WORK TO COMPLETE ::
1. Translate this sentence from the iPod Shuffle text into Spanish: "Japanese Shufflers have gone plumb crazy with modding their iPods with sticker skins."
2. Answer these questions from the iPod Shuffle text:
(a) What does the puffy coat for the Pod come complete with?
(b) In what language are the HOWTO instructions for making skins?
(c) What metal was the hardcase milled out of?
3. Carry on the iPod Shuffle text from where it stops.

SOURCE EXTRACT ::
────────────────────────────────────────
Okay, so this might be taking the whole iPod Shuffle-as-wearable thing a LITTLE too far — it’s a puffy coat for your Pod, complete with a hood! Wrong on a poodle, wrong on a Pod! More disquieting pics.
Shuffle: Cool Case Files (Part 2)
Japanese Shufflers have gone plumb crazy with modding their iPods with sticker skins. They’ve wrapped these rascals up in everything from faux woodgrain and classic Japanese art to the PowerPuff Girls and Shuffles with fake LCD screens on ’em.
Here’s a gallery of some of the sticker work. If you have a Shuffle and want to create your own skins, here’s a template. You can also find HOWTO instructions here. Unfortuantely, they’re in Japanese, but the images tell you pretty much what you need to know.
Shuffle: Cool Case Files (Part 1)
While Olympus is busy pumping big bucks into advertising a “wardrobe” music player you can’t actually wear, people are busy bejeweling, skinning, and otherwise adorning their iPod Shuffle, a digital audio player you CAN actual wear. Check out this gorgeous hardcase some guy milled out of aluminum using a computer-controlled milling machine. Schweet.
────────────────────────────────────────
INFORMATION PROVIDED ::
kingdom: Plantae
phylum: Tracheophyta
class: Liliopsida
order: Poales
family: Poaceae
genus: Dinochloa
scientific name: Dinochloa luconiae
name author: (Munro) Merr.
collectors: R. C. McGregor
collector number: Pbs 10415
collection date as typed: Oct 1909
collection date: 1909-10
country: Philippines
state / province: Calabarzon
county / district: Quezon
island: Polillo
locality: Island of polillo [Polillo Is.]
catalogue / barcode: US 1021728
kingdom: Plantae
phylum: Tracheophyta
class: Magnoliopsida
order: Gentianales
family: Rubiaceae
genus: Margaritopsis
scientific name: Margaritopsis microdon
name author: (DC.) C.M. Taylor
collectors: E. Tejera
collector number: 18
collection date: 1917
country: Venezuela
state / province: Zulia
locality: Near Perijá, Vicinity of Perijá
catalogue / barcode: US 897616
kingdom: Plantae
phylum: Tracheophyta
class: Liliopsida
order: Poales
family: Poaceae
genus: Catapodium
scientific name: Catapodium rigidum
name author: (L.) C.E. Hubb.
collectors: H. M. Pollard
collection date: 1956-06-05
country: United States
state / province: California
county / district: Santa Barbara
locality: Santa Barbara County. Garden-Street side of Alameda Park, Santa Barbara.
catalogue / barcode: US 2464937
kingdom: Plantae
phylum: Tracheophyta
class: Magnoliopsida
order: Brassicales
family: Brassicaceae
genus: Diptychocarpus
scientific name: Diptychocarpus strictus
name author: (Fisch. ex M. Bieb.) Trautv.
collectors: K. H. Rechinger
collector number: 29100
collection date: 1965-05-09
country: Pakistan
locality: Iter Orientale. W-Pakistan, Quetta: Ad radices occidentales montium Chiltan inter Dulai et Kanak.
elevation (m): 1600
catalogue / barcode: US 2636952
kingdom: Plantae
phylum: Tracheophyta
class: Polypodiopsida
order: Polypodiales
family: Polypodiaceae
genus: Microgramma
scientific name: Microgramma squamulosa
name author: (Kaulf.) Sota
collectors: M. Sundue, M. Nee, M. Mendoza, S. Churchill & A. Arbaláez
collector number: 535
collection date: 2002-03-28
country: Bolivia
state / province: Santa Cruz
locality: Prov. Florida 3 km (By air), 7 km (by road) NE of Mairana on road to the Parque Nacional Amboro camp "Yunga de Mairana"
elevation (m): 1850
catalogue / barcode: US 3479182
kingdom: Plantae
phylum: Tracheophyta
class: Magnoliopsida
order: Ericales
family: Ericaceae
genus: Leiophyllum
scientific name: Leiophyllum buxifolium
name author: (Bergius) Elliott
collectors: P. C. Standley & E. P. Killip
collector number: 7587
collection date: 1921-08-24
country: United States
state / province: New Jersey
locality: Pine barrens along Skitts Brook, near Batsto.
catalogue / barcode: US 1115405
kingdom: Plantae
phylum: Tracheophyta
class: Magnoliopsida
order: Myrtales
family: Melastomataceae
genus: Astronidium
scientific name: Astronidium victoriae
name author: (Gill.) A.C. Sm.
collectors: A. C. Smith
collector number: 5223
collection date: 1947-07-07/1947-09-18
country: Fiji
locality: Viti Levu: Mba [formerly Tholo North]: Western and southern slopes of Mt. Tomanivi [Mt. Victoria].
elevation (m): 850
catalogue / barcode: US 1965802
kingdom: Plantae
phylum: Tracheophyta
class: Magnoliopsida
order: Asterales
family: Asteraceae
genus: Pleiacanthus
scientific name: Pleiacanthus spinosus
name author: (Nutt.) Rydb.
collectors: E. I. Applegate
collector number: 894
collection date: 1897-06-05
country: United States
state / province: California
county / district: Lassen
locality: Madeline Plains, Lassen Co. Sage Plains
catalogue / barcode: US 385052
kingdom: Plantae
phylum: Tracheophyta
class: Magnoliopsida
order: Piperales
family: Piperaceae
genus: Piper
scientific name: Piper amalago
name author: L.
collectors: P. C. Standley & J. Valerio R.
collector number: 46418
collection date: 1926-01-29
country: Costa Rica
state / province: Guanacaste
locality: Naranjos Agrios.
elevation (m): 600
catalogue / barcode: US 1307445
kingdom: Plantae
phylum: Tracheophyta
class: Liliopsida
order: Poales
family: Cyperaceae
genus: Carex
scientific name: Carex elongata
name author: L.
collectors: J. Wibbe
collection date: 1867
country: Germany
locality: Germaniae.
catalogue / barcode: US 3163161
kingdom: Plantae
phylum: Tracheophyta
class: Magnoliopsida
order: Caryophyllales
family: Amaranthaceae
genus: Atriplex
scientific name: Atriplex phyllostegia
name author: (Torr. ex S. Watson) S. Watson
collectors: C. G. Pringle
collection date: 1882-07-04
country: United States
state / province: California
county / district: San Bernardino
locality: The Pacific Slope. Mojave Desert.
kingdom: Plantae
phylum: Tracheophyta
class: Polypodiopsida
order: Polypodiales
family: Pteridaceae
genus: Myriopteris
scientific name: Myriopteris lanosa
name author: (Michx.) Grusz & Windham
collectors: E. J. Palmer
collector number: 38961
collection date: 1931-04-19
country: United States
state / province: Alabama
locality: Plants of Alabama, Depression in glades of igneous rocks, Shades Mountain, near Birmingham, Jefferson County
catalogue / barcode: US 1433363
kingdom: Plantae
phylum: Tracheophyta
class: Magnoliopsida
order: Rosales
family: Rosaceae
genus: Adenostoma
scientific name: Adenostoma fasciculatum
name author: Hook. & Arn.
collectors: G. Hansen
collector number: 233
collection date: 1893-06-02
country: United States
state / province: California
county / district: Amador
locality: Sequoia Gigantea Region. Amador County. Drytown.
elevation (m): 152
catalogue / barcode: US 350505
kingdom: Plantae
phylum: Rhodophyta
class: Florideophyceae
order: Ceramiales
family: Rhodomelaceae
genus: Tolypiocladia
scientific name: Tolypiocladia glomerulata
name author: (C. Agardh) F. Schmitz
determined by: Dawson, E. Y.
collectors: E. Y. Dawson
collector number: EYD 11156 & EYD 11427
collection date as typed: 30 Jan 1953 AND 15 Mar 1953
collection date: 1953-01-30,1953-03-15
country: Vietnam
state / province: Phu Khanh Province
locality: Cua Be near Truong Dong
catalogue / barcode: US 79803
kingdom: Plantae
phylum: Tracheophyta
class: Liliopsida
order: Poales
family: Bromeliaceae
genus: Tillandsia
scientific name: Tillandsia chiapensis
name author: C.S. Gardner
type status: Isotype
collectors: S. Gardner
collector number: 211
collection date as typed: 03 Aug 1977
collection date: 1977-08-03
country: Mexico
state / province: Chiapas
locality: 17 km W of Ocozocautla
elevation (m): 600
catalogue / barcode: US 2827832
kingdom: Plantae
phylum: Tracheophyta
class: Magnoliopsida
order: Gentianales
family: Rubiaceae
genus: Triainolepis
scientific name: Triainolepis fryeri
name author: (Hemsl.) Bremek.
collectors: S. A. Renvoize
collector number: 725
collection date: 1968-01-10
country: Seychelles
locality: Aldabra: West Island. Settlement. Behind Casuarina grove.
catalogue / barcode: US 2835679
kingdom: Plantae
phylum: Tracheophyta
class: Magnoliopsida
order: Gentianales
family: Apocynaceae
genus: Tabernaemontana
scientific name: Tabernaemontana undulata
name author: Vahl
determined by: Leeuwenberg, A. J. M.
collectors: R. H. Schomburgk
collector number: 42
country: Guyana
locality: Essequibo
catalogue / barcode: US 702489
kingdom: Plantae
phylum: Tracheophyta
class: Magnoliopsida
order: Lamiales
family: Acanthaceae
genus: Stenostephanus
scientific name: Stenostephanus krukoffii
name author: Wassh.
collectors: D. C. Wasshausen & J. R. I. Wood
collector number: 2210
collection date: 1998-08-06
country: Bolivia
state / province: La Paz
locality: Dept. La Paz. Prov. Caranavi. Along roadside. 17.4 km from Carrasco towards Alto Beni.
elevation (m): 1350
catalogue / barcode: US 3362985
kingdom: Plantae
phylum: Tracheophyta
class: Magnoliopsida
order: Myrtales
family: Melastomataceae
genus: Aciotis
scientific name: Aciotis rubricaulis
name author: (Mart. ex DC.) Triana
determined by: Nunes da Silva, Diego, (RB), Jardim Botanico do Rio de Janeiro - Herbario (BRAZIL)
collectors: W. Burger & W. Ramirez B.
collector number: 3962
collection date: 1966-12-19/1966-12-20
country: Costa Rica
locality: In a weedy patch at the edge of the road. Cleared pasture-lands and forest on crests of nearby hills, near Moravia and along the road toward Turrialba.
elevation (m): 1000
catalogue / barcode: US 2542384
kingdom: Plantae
────────────────────────────────────────
RESULTS FOR EACH TASK ::
1. Los usuarios japoneses del Shuffle se han vuelto completamente locos personalizando sus iPods con pegatinas decorativas.

2.
(a) A hood.
(b) Japanese.
(c) Aluminum.

3.
USB Battery Hack
Hackaday has a nifty little circuit you can solder up to create a USB power source for delivering 5 volts of power to your USB-enabled mobile devices. Requires little more than a 9v battery, a Zener diode, a resistor, and a female USB connector.
RC Car Case Mod
There are weird PC case mods, and then there’s the Hummer PC, a 1/6th scale remote-controlled Hummer model with a 3GB Pentium 4 with 1GB of RAM and a 120GB hard drive packed inside. It even has a Thermaltake Water Cooling system in it! Use it as a regular PC, and when you get tired of spread sheets and fragging alien scum, you can unhook all the cables, grab your R/C controller, and let your pimped-out PC ride barrel down on the housepets.
Mac Mini as Home Media PC
Well, the iHome may have been a hoax, but it was mere moments after Jobs announced the “headless” Mac Mini at MacWorld before people started thinking about how to turn this expensive tissue box into a home media center for digital video recording, music, and photos. The current HOW-TO on Engadget delves into this subject.
Honestly, I don’t know why people are balking so often at the relatively small hard drives (40GB or 80GB) on these Macs for use as a DVR. Most folks have these size drives on their TiVos, and the Mac Mini has a CD-RW on it (which most TiVos do not) that can be used for dumping stuff down. You can easily set up the Mac Mini to get iTunes or other digital audio servered over your home network from another PC so that doesn’t have to live on the Mini’s HD. In the Engadget HOW-TO, they discuss how to use an old PC you have gathering dust in the basement as a server for the Mini.
So Hot You’re Cool
You may have thought of using your spare time to throw a robot together, but where’s the life-threatening thrill of that? Adrenaline junkies or the merely destructive would probably prefer a do-it-yourself flamethrower project. Hey, even Mark Pauline had to start somewhere.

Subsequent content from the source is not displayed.